*YOUR INSTRUCTIONS*:
Throughout the material below, count each line in which the word "lettered" appears, then reply with the count only.

*THE DATA*:
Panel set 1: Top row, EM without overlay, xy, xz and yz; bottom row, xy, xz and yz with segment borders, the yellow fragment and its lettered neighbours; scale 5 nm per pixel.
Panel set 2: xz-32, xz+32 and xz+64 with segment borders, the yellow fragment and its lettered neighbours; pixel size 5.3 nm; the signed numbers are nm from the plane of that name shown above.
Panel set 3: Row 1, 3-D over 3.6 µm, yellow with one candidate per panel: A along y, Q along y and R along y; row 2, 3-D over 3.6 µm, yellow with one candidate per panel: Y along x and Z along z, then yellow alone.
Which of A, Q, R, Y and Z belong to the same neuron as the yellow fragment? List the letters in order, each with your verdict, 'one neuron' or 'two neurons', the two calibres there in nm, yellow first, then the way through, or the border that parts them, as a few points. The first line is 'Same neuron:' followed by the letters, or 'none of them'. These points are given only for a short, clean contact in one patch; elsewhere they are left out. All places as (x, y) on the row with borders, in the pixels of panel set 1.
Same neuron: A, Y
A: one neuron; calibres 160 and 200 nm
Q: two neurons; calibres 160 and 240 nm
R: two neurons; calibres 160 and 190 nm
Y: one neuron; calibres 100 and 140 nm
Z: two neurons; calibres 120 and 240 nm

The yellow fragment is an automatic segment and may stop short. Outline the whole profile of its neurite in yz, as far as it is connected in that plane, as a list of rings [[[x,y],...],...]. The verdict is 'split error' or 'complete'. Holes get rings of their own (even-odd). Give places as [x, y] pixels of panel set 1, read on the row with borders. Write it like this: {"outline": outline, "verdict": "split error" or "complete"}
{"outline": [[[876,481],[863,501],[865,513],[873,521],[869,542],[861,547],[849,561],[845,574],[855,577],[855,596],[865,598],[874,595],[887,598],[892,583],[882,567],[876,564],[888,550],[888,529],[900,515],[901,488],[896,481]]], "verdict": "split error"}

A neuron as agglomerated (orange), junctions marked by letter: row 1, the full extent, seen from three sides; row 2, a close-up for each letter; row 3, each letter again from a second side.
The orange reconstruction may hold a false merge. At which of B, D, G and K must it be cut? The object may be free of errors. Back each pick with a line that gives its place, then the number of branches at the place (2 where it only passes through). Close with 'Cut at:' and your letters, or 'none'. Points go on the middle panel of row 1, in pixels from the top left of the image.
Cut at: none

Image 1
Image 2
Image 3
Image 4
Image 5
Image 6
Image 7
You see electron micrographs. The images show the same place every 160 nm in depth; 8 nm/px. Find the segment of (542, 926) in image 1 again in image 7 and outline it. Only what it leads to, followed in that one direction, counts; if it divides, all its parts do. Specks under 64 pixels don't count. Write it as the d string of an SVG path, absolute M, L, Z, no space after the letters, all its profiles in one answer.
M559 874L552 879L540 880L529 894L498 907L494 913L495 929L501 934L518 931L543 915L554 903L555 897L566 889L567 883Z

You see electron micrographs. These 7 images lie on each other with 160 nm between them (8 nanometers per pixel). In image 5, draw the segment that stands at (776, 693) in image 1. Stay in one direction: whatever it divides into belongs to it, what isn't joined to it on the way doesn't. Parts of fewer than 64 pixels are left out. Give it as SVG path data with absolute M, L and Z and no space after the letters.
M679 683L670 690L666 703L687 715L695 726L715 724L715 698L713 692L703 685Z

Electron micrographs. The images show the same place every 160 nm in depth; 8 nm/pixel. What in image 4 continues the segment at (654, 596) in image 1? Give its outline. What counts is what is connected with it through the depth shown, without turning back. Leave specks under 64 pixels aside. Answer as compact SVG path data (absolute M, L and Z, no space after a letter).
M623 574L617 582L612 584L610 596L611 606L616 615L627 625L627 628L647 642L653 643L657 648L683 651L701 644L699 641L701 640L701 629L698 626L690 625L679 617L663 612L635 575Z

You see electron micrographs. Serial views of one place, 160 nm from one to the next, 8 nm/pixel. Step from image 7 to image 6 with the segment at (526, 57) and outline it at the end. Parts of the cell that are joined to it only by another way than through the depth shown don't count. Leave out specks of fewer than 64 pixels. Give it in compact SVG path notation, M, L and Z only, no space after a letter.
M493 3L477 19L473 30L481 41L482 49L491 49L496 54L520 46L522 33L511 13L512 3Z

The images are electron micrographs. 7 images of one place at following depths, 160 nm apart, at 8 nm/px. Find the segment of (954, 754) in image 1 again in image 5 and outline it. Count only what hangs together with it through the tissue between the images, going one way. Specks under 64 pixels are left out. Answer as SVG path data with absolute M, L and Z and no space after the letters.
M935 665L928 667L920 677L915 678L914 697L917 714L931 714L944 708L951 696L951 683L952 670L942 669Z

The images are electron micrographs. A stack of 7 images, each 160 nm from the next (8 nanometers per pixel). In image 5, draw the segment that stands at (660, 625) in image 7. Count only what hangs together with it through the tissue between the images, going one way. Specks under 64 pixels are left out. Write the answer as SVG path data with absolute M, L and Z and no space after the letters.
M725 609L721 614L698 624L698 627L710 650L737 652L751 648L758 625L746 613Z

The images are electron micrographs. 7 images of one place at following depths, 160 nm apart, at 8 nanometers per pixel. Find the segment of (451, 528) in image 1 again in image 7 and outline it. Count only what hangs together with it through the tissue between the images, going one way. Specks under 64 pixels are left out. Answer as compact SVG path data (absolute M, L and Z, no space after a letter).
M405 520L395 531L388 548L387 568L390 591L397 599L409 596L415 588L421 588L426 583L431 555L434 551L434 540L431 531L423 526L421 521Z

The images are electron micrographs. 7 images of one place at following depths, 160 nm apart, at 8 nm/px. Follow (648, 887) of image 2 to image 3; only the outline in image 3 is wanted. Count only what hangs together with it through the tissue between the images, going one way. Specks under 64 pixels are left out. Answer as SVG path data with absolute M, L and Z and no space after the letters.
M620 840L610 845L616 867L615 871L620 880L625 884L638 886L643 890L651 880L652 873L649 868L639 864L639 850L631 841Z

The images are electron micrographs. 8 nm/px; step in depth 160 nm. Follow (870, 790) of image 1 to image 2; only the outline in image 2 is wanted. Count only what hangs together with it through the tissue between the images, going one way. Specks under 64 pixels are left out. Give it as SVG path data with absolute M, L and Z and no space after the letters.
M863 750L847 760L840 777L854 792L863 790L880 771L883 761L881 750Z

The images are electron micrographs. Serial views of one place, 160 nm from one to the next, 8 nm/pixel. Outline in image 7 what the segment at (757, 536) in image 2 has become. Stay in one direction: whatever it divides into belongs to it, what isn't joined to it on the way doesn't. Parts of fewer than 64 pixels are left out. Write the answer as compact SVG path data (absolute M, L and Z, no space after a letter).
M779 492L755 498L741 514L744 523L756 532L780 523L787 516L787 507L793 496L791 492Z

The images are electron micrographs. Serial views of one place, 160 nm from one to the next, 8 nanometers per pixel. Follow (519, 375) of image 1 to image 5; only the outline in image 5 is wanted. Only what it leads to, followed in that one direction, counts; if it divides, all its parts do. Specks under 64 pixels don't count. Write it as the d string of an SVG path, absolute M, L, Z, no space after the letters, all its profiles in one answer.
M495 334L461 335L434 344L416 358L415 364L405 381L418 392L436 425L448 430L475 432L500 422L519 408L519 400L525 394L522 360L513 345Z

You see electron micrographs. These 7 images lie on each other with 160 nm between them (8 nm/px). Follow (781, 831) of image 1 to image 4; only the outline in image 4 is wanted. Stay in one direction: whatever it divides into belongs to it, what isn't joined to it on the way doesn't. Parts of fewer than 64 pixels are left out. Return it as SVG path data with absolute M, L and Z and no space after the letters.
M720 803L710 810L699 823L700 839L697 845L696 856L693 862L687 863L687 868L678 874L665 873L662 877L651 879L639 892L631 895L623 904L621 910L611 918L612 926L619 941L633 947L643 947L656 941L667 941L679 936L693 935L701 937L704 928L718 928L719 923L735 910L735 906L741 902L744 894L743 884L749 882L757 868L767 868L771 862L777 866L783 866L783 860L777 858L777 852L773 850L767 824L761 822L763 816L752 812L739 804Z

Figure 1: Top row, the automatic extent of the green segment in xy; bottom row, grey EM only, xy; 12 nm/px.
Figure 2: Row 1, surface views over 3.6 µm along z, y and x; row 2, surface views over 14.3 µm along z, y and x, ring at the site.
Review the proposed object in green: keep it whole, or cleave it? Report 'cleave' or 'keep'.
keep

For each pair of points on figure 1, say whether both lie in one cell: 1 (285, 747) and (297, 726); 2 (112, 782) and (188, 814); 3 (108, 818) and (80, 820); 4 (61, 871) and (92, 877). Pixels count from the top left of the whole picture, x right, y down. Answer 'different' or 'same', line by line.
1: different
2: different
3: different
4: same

*SOLUTION BELOW*:
2